Jesse White is a wrestler that might have been forgotten by now because his career was so short. The son of the 1996 Wrestling Observer Hall of Famer Vader, White made his debut in 2009 after an injury ended his collegiate football career at the University of Oklahoma.
WWE Developmental Career
After roughly three years in the Oklahoma indies and teaming with his father in Japan, White was picked up by WWE and entered its developmental system as Jake Carter.
First, he went through Florida Championship Wrestling in 2012 where he was a regular partner of Corey Graves. The two would defeat the brotherly tag team of the future Bray Wyatt and Bo Dallas in March of that year, winning the Florida Tag Team titles.
After losing the belts in the future Roman Reigns and Tyler Breeze that June, his career began a downslide as FCW gave way to NXT. By 2013, he found himself more on the losing end of things before being released in September.
He wrestled sporadically after his release, mainly on the Oklahoma indy scene before wrestling his last match in 2015.
Salvaging Jesse White
During his active period, Jesse White was still growing as a wrestler and had the look of a WWE superstar at the time. Being 6’3 is also a big bonus in his favor.
I don’t know where things went wrong for him in NXT because he was basically torpedoed down the roster and began spending more time looking up at the ceiling than plying his craft on the mic and getting some wins to build him.
This has to be one of the most bizarre cases in WWE developmental.
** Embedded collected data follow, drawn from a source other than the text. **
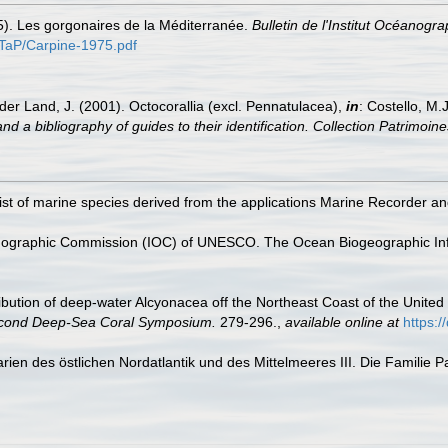
5). Les gorgonaires de la Méditerranée.
Bulletin de l'Institut Océanogr
s/TaP/Carpine-1975.pdf
der Land, J. (2001). Octocorallia (excl. Pennatulacea),
in
: Costello, M.
nd a bibliography of guides to their identification. Collection Patrimoine
st of marine species derived from the applications Marine Recorder a
nographic Commission (IOC) of UNESCO. The Ocean Biogeographic In
tribution of deep-water Alcyonacea off the Northeast Coast of the United S
econd Deep-Sea Coral Symposium.
279-296.
,
available online at
https:
rien des östlichen Nordatlantik und des Mittelmeeres III. Die Familie 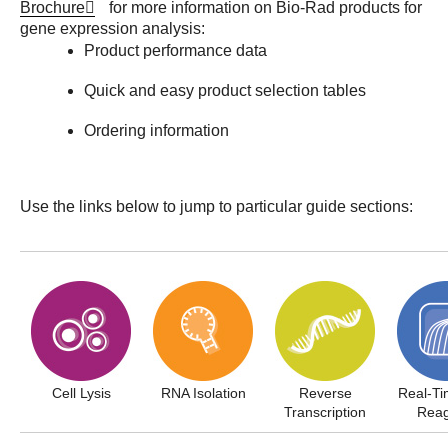
Brochure
for more information on Bio-Rad products for
gene expression analysis:
Product performance data
Quick and easy product selection tables
Ordering information
Use the links below to jump to particular guide sections:
Cell Lysis
RNA Isolation
Reverse
Real-T
Transcription
Reag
What’s odder is that he wasn’t picked up by anyone after he was released!
Perhaps it was a personal thing to step away from the ring rather than being sour on wrestling. He has since entered the business management field in Texas.
Knocking off the ring rust and getting back into ring shape, I could see him cutting through the indies in the mid-south and possibly getting work out east with a company like MLW—especially if he’s up for being a regular given their light schedule.
With eyes on him there or other east coast indies, a career revival isn’t out of the books for him. Fans dig when wrestlers who were either hot or had potential return, it shows that the passion for wrestling didn’t die in them.
Watching his FCW stuff, you can see there’s something there and he was picking up WWE’s approach quickly. Jesse White would’ve only gotten better.
At 35-years-old, White still has a few years left in the tank. I say that he’s salvageable but having a steady career outside of wrestling, I wouldn’t say that he could have a run in AEW, ROH, or a WWE/NXT return.